» **Listed entries**
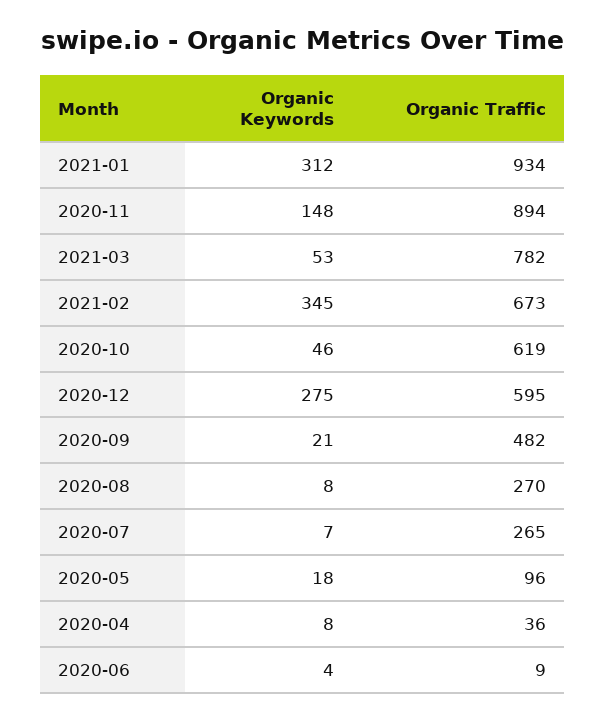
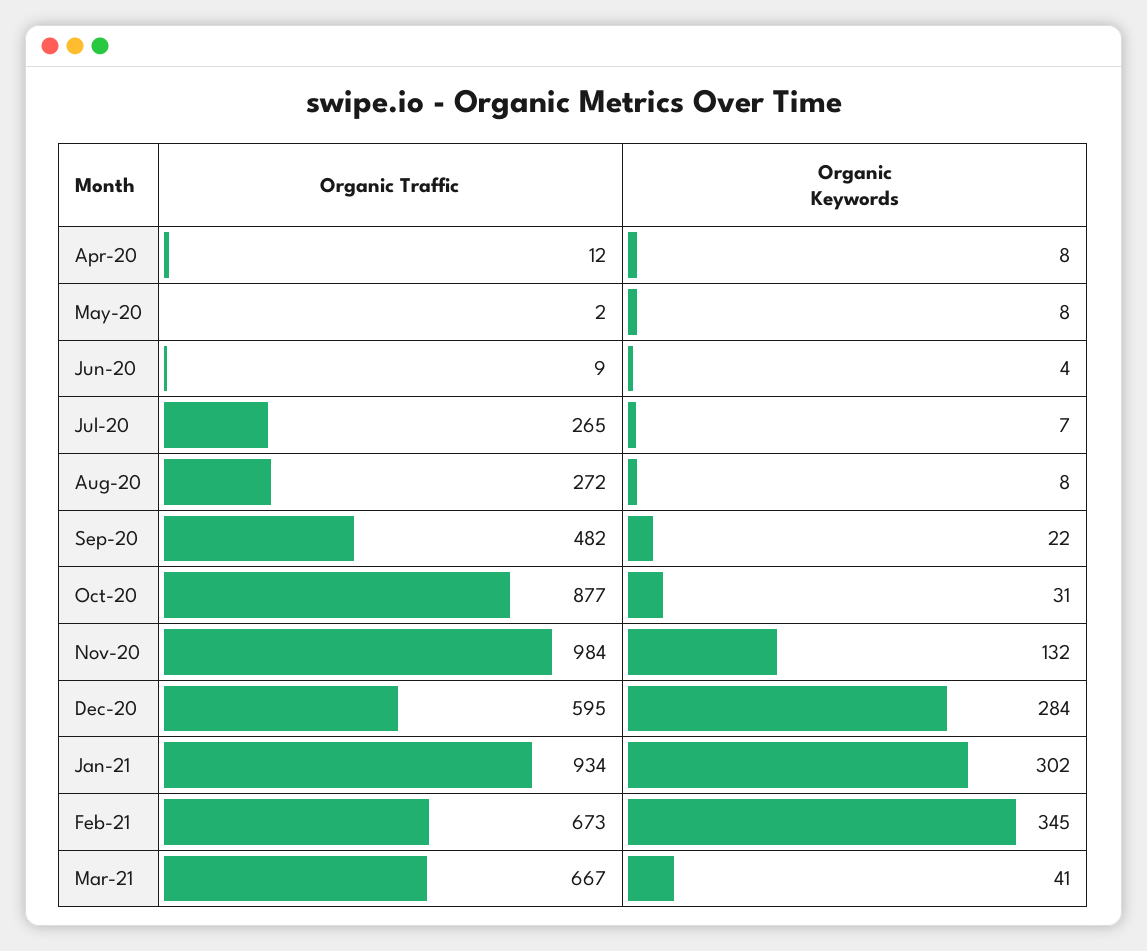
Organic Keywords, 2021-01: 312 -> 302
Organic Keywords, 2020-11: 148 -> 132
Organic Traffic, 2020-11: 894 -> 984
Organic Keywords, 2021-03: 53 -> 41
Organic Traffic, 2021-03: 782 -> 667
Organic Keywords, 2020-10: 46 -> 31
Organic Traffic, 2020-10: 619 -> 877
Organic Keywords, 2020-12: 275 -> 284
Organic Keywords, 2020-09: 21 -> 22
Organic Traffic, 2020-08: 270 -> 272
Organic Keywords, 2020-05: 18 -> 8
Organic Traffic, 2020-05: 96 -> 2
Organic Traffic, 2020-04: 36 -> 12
* * *
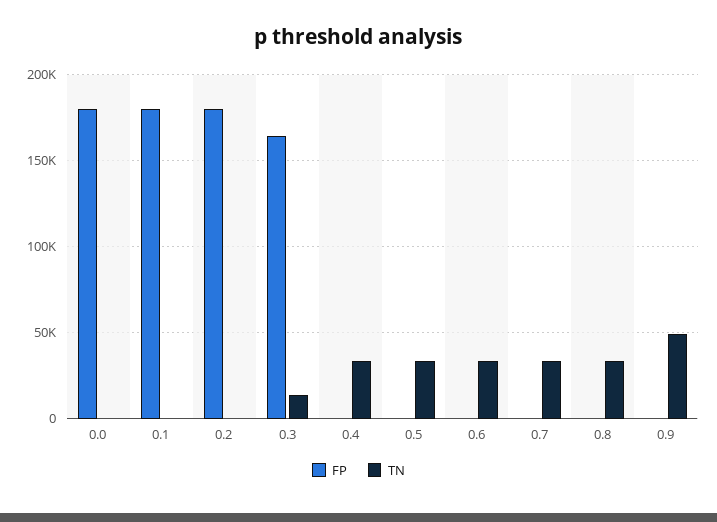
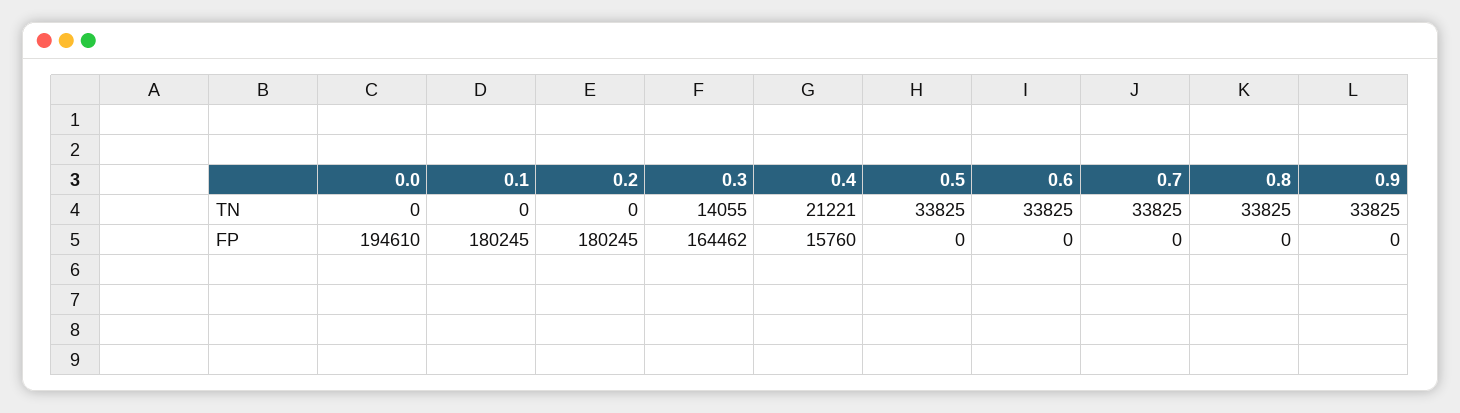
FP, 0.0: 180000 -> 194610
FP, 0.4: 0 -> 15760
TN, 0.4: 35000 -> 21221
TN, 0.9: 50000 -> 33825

» **Task directions**
Keeping every character as it is, restate the lines above that run from the line with "Organic Keywords, 2020-05: 18 -> 8" through the line with "Organic Traffic, 2020-04: 36 -> 12", both included, and nothing else.

» **Task output**
Organic Keywords, 2020-05: 18 -> 8
Organic Traffic, 2020-05: 96 -> 2
Organic Traffic, 2020-04: 36 -> 12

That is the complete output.